Labatt
25-Minute Talk
Postgres availability is currently bound by the volume of WAL generated since the last checkpoint; the server simply cannot accept connections until every single record is replayed.
What if we could decouple startup time from WAL volume? This talk explores an experimental architecture for on-demand WAL Replay, where the server opens for connections immediately after a crash, and individual pages are recovered lazily only when requested by a client.

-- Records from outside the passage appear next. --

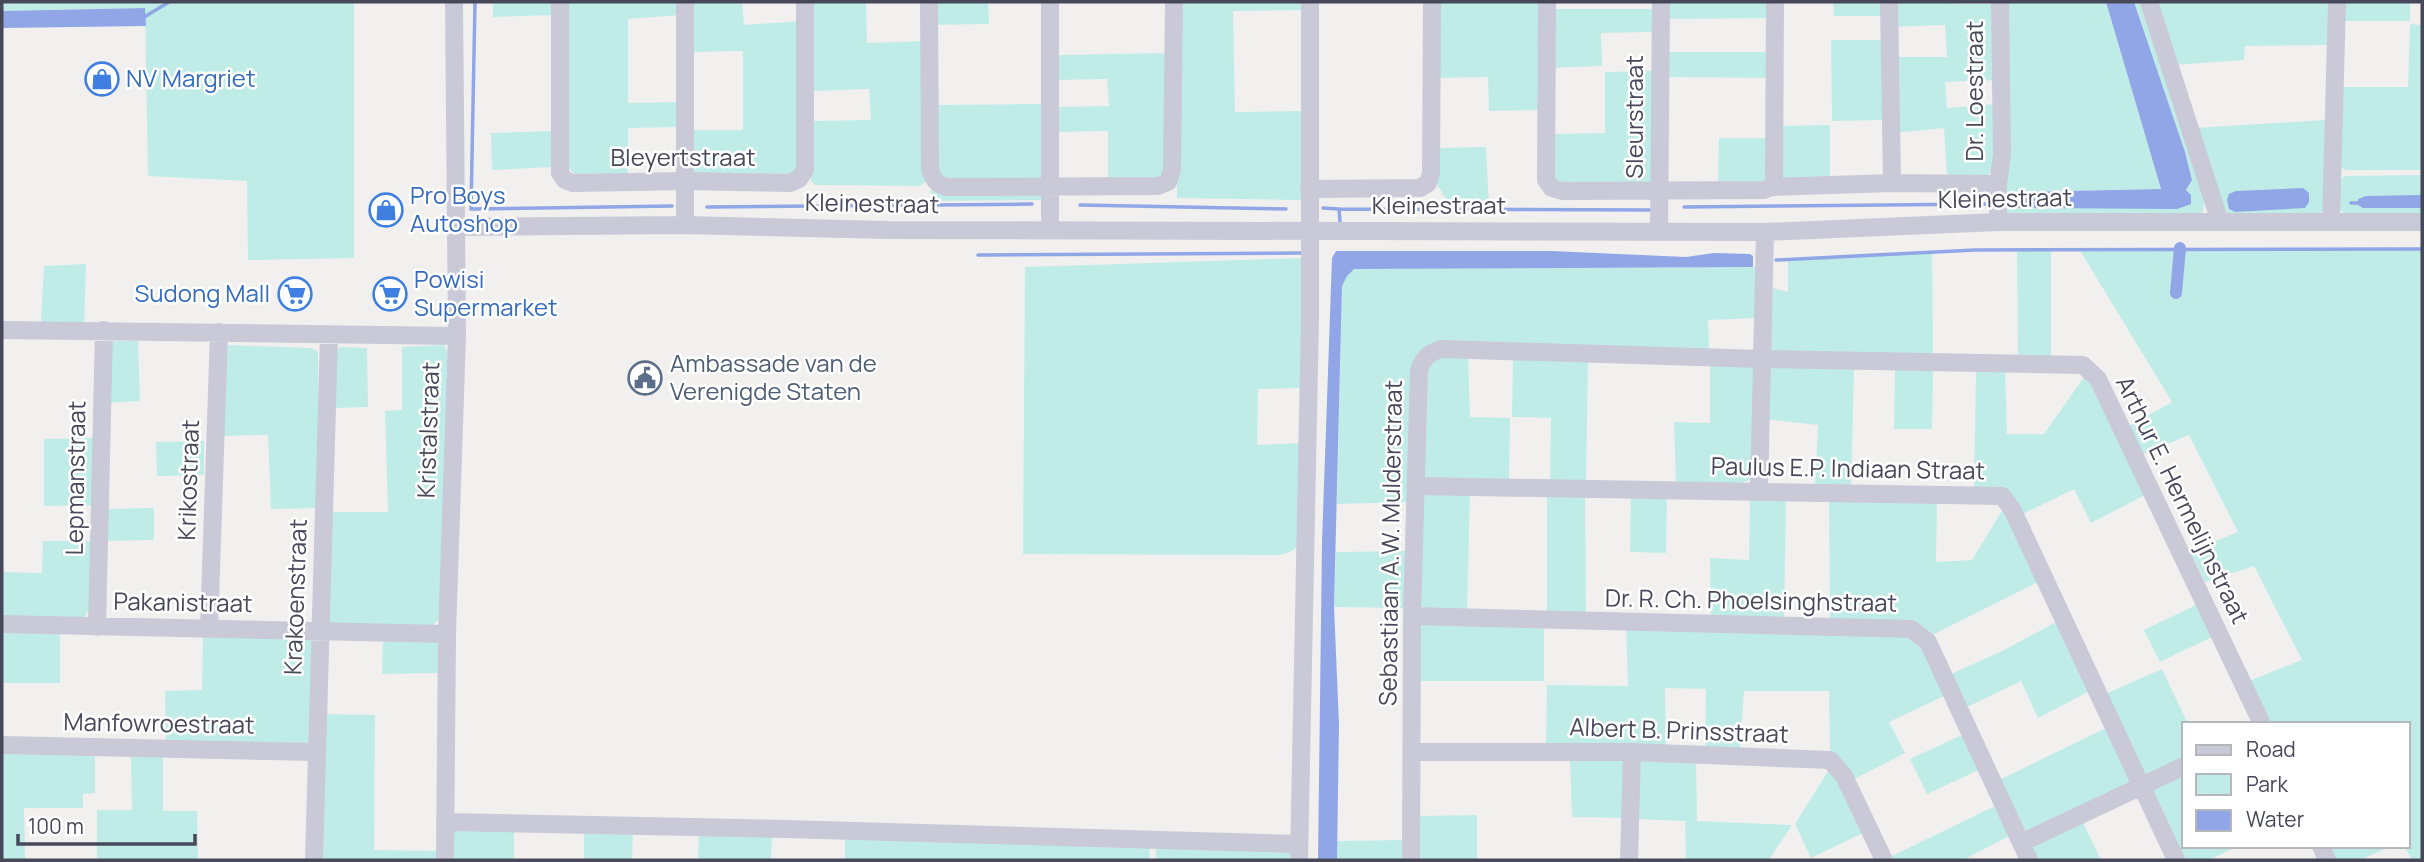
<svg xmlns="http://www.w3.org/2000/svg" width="2424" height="862" font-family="Manrope,sans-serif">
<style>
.green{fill:#c0ece8}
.water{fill:#90a6e6}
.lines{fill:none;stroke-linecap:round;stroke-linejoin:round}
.stream{stroke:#90a6e6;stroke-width:3.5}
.canal{stroke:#90a6e6;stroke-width:12}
.minor{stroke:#c9c9d8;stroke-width:18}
.labels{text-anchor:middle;stroke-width:5;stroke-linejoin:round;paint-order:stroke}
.shop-label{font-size:24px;fill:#366cbe;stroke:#fff;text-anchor:start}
.street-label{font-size:24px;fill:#48485b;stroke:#fff}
.service-label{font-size:24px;fill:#4e5e75;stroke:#fff;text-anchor:start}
</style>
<rect width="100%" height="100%" fill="#f1f0ef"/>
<path class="green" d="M2,2H354V258L248,260L247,181L148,176L145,8L2,11Z
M493,2H553V15L493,17Z
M567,2H680V15L628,19V103L678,102L679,127L628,128V177H579L567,167Z
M690,2H742L744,25L802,21L804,166L788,177L700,176L692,172L690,130H743V51L691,52Z
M812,2H866L867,43L926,41L925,182L920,186L815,185L811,181L812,121L871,120L869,89L813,91Z
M932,2H988L989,24L932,25Z
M1178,2H1301V10L1233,11L1235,112L1301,111V200L1177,198Z
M1436,2H1543L1542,110L1489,111L1488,77L1436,78Z
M1665,2H1771V18L1665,19Z
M1833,2H1884V16H1834Z
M1892,2L1997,4L1996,80L1945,82L1947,108L1996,104L1992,171L1987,175H1947L1944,128L1894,133L1893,57H1947L1945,25L1892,27Z
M2004,2H2106L2161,189L2016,192L2186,191L2192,179L2185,152L2134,2H2143L2205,199L2203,211L2198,216H2009L2005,211Z
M2154,2H2328V45L2245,46L2244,60L2175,65Z
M2341,2H2410V21H2341Z
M1551,9H1653V32L1601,33L1602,66L1552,68Z
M2410,24L2422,25V170H2345L2341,167L2339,87H2408Z
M1831,40H1885L1886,120L1832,121Z
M1667,52H1770V78L1667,77Z
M1169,53L1166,177L1108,182V131L1056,132V107L1109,106L1107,79L1055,80V55Z
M1652,71V178L1648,184L1561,186L1552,179L1549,134L1605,133V72Z
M1045,104V200L931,201V105Z
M2326,120L2323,210L2318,216L2222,213L2193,128Z
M1830,125V187H1779V126Z
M553,131L554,167L492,170L491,133Z
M1719,138H1771V173L1764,184L1718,185Z
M1486,147L1489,206L1449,205L1433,177L1434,148Z
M2422,175V220L2343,213L2339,208C2339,198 2336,182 2345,176Z
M2017,249H2051V359H2018Z
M2079,249H2422V860H2412L2404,846H2408V724H2266L2246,682L2302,660L2254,566L2205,582L2190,551L2238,532L2189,435L2141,455L2127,427L2172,402Z
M1932,252L1933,358L1778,354L1771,350L1766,344L1769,287L1788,292V259Z
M1303,258L1302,388L1258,389L1257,445L1301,443L1297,547L1290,552L1280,555L1023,554L1025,267Z
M86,264L84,328L42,324L41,319L44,266Z
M1757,267V318L1708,320L1709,351L1428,347L1411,502L1337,504L1342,286L1347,276L1353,269Z
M114,341H138L140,401L104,403L109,344Z
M226,345L312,348L318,352V508L271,509L268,435L216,436Z
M444,345L447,351L448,360L442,615L433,625L330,624L325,618L328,512H388L385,411L402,410V347Z
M340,347L367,348L368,407L331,408L335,352Z
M1468,356L1470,417L1510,418L1509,479L1430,480L1424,475L1422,374L1434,358Z
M1513,357L1588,359L1586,480H1550L1551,418L1512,417Z
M1710,362L1756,366L1751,479L1739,484H1676L1674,422L1710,423Z
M1769,365L1854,367L1851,489L1815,488L1818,425L1764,419Z
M2005,369L2007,434H2044L2087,373L2147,494L2091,523L2074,489L2021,515L1974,491L1976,371Z
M1895,370H1933L1932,429H1894Z
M93,438L94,505L44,506V439Z
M204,441V475L157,476L156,442Z
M1547,490H1585L1586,612L1547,613Z
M1470,491L1467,612L1423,609L1419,603L1424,494Z
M1631,493H1667L1666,553L1630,552Z
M1750,497H1786L1784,621L1711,619L1710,558L1749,560Z
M1829,500L1937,501L1936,562L1972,560L2003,509L2038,582L1930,636L1830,623Z
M154,508V540L103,541V509Z
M43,541H92L91,606L85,616L80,619L2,618V572L42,573Z
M1407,551V608L1334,607L1336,552Z
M2198,604L2214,636L2160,662L2144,630Z
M2058,621L2090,691L2038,718L2021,681L1965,708L1949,675L2004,650Z
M1418,623L1544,624V681H1418Z
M1626,625L1902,633L1920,641L1946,695L1889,722L1905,753L1854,779L1835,752H1830L1829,691H1744L1740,749H1705L1706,689L1665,688L1666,748L1546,747L1547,685L1628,686Z
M2,629L60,630V683H2Z
M203,634L311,639L313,644L311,741L307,747L166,745L165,691L202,690Z
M383,637L436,641L441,649L440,673L382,674Z
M2162,669L2188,724H2184V761L2148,776L2142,772L2105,694Z
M322,714L375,715L374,850L440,851V860H319Z
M2108,727L2133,778L2131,785L2027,831L2016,824L1997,781Z
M1966,733L1983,768L1927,794L1910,759Z
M2,751L95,752V793L83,794V808H24L25,860H2Z
M131,755L163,756V811H197L198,860H97V810H132Z
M1570,756L1620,758L1625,764L1627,818L1572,817Z
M1640,758H1696L1697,821L1792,825L1769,860H1686L1685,821L1635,819Z
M1830,768L1865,832L1811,858L1795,824Z
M2184,771V846H2238L2209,860H2181L2152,789Z
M1999,804L2013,834L1963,860H1889L1888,858Z
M1477,815V860H1414L1415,816Z
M2081,818L2101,860H2034L2032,843Z
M584,828L633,829L632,860H584Z
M514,829V860H449L453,830Z
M699,830L772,832L771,860H698Z
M845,835L1149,844L1150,860H845Z
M1406,840V860H1337V841Z
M1156,844L1295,849L1294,860H1156Z
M2325,846H2392L2359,860H2331Z"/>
<path class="water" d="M2106,2H2134L2185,152L2192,180L2186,190L2191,195V204L2177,209L2016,208L2013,199L2016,192L2161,189Z
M145,8L146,26L2,28V11Z
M2303,188L2309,193V202L2305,208L2235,212L2229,209L2227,200L2229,194L2236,191Z
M2422,195V208H2363L2358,205V199L2366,196Z
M1336,251H1551L1686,257L1714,253L1750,254L1753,256V267L1354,269L1347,276L1342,286L1334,607L1339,724L1337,860H1318L1322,542L1332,258Z"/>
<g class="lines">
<path class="stream" d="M475,2L471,209L672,206
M141,19L169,2
M2351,203H2361
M1080,205L1286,209
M707,207L1032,204
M1684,207L1989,204
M1323,208L1339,209
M1340,222L1339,209L1652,210
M978,255L1301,253
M1776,260L1975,250L2422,249"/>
<path class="canal" d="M2176,293L2180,248"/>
<path class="minor" d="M560,2V173L565,180L573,183L685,181L790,183L799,179L805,170V2
M929,2L930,169C933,179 936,184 946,187L1158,186L1168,182L1172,170L1174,2
M1547,2L1546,180L1552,188L1562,191L1764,190L1771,187L1892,183
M1889,2L1892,183L1998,184
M2149,2L2220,222
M1771,187L1774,181L1775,2
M1309,189L1420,188L1428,183L1431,173L1432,2
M1998,222V184L2002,154L2000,2
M2331,222L2337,2
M685,225V2
M455,227L685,225L887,230L1765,232L1998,222H2422
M1050,229V2
M1659,232L1661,2
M2,330L457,336
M1415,486L2002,496L2012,509L2176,860
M1759,491L1765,232
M1412,616L1911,629L1928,642L2029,860
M2,624L447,634
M97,627L104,330
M209,629L219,332
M2,745L315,752
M1413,752H1632L1830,760L1844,776L1884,860
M445,822L786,829L1299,844
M2021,843L2184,766
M2321,846L2327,860
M314,860L329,336
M445,860L447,634L457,336L454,2
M1299,860L1310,318V2
M1411,860L1412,616L1419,370C1423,358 1429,353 1441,349L1761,359L2083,365L2098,379L2262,724
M1629,860L1632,752"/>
</g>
<defs>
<symbol id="shop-ring" viewBox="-11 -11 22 22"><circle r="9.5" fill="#fff" stroke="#3f7fe0" stroke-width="1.5"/><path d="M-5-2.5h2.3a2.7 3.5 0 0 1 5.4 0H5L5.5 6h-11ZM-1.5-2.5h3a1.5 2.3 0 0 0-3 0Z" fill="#3f7fe0"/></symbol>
<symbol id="supermarket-ring" viewBox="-11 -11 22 22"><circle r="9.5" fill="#fff" stroke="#3f7fe0" stroke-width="1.5"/><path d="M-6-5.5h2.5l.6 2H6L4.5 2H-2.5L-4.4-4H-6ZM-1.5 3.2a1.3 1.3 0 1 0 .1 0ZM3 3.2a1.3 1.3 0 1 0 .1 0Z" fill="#3f7fe0"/></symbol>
<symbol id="civic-ring" viewBox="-11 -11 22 22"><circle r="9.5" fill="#fff" stroke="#5c6f8a" stroke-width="1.5"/><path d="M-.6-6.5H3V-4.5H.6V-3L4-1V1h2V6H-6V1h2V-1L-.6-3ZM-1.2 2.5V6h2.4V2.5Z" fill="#5c6f8a"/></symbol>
</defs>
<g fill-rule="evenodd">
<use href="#shop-ring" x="83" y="60" width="38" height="38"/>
<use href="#shop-ring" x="367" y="191" width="38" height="38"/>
<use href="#supermarket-ring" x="276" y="275" width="38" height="38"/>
<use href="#supermarket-ring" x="371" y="275" width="38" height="38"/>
<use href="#civic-ring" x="626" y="359" width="38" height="38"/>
</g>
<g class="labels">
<g class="shop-label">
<text x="126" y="87">NV Margriet</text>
<text x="410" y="204">Pro Boys<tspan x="410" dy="28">Autoshop</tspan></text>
<text x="414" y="288">Powisi<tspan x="414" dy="28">Supermarket</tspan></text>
<text x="270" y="302" text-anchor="end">Sudong Mall</text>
</g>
<g class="street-label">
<text transform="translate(1975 91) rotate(-90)" y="8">Dr. Loestraat</text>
<text transform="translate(1635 117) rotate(-90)" y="8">Sleurstraat</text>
<text x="683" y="166">Bleyertstraat</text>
<text transform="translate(2005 199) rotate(-1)" y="8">Kleinestraat</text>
<text transform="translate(872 204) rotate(1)" y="8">Kleinestraat</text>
<text x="1439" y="214">Kleinestraat</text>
<text transform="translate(429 430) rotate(-88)" y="8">Kristalstraat</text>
<text transform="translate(1848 469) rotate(1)" y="8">Paulus E.P. Indiaan Straat</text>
<text transform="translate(76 478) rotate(-89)" y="8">Lepmanstraat</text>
<text transform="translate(189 480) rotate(-88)" y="8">Krikostraat</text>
<text transform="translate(2182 500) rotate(64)" y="8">Arthur E. Hermelijnstraat</text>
<text transform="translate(1391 543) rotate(-89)" y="8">Sebastiaan A.W. Mulderstraat</text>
<text transform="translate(296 597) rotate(-88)" y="8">Krakoenstraat</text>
<text transform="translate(1751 601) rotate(1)" y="8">Dr. R. Ch. Phoelsinghstraat</text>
<text transform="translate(183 603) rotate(1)" y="8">Pakanistraat</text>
<text transform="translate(159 724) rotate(1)" y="8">Manfowroestraat</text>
<text transform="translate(1679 731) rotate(2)" y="8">Albert B. Prinsstraat</text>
</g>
<g class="service-label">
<text x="670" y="372">Ambassade van de<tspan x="670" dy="28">Verenigde Staten</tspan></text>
</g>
</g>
<rect width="2424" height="862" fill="none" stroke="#48485b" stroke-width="7"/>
<rect x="2182" y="722" width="228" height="126" fill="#ffffff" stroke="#b6b6bd" stroke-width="2"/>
<rect x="2196" y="745" width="35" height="10" fill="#c9c9d8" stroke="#b6b6bd" stroke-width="2"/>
<text x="2246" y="757" font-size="21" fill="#48485b">Road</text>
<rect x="2196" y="774" width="35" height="21" fill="#c0ece8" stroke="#b6b6bd" stroke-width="2"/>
<text x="2246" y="792" font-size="21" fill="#48485b">Park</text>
<rect x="2196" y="810" width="35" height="21" fill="#90a6e6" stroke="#b6b6bd" stroke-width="2"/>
<text x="2246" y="827" font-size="21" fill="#48485b">Water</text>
<path d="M18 834v10h177v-10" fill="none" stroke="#48485b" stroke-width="3.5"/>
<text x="28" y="834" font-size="21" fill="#48485b" stroke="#ffffff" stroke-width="5" paint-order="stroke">100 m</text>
</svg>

This shifts recovery from a global blocking operation to a granular, page-level cost.
In this talk We will explore the problems encountered during the implementation of on-demand recovery, the strategies used to solve them, and the unresolved design challenges I am trying to solve.
Problems Faced:
- couldn't skip replaying in-total.
- Initially It was very slow to read all the related WALs of a specific page every time on on-demand replay.
- what happens when checkpointer timeout or manual checkpoint runs during on-demand replay?
- what if no one requests for a page for a long time?
- what if on-demand replay happens recursively?? because Each WAL touches more than 1 page.
- pg_basebackup was able to see inconsistent data.
Open Challenges:
- on-demand replay relies on a shared hashtable ,but it's required to know the size (number of pages to recover) upfront which is not possible in crash recovery.
- Recent changes in PG 18 make it unsafe to perform replay at the point where pages are read during recovery, as this now happens inside a critical section.